Su creatividad inagotable también se puede rastrear en Soy Cuba, la primera y única película filmada entre Cuba y la ex Unión Soviética (URSS), en la actualidad objeto de culto, pero cuando se estrenó fue muy incomprendida. Enrique lo explica con el poder que tiene «la magia del tiempo. Si bien dentro de la lata de la película no entraron hormiguitas para cambiarla, cuando uno la destapa, decenas de años después, se percata de que son las hormiguitas de uno las que están distintas. Es uno el que ha cambiado, la vida ha cambiado, las perspectivas de las cosas también, y uno ya no mira igual. La magia está en eso, en el tiempo».

Sin duda, aunque existieron otras, La Bella del Alhambra ha sido el gran musical cubano…

—Antes y después de la existencia del Icaic hubo cine musical en Cuba. Nos lo dicen: Romance del palmar, la imagen de Rita Montaner; después, Cuba baila, Nosotros la música, Suite Yoruba, Patakín… Pero La Bella… —pongámonos vanidosos— culminó una experiencia. Todas estas películas fueron escalones que recorrí, las estudié, las analicé. La Bella... era una deuda que teníamos con el público cubano, y logró un enganche popular muy fuerte. Todavía lo tiene. Siempre se recibe con la misma frescura.

—Ha sido fundador de muchas cosas: de la Uneac, de Teatro Estudio, de la Sociedad Cultural Nuestro Tiempo…

—Te confieso que nunca me ha gustado tener el número uno. No tengo ningún empeño en ser primero de ninguna cosa. En todos esos eventos e instituciones siempre he sido una parte, pero nunca he estado en un lugar primigenio. No me siento cómodo en ese papel. Sin embargo, me place estar en primera fila, porque veo mejor; o de lo contrario, muy alto para mirar desde arriba y proyectarme.
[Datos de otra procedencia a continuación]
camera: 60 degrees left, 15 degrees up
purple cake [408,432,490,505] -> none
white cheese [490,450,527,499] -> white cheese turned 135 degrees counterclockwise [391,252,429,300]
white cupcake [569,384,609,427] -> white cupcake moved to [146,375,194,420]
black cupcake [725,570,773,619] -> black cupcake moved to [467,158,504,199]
«Pasa el tiempo y a veces uno mismo no tiene la medida exacta y precisa de lo que está ocurriendo en el momento. Cuesta el tiempo para saber que estabas en el instante en que eras un sencillo puntico en un lugar, que luego se convirtió en un espacio significativo».

—Ha dicho que la pedagogía fue un descubrimiento tardío…
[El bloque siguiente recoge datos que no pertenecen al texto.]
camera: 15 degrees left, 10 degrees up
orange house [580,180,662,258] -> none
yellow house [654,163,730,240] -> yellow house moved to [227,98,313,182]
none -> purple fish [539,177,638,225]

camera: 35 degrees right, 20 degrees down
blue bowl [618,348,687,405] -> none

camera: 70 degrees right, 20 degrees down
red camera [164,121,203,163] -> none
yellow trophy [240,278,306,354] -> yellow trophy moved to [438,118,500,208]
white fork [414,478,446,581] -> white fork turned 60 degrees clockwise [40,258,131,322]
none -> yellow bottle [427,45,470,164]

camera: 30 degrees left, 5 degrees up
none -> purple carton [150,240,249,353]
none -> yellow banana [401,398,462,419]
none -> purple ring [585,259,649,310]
—Efectivamente. Fue una vocación que apareció a los 20 años. Yo estaba seguro de que sería artista; de hecho, lo hice saber, lo impuse en mi casa, pero desconocía que era maestro. Y ese hallazgo para mí fue algo superior. No es que sustituya mi tarea de creación, es que el magisterio también lo es.

—Asimismo ha afirmado que tender puentes ha sido su vida…

—No me caben dudas de eso. Ahora que hablo de magisterio te cuento que me encanta preguntar a mis alumnos por sus nombres, pero no me interesa conocer el que le pusieron sus padres y que olvidó fácilmente, sino ese que llevan como energía interior, ese verbo activo permanentemente que habita dentro de cada cual: amar, crecer, vivir, partir, tener, abrazar… Y mi verbo es puentear: vivo para reunir territorios, personas, amores, afectos, familias. Vivo para acercar no para distanciar; para tender puentes, no para levantar muros.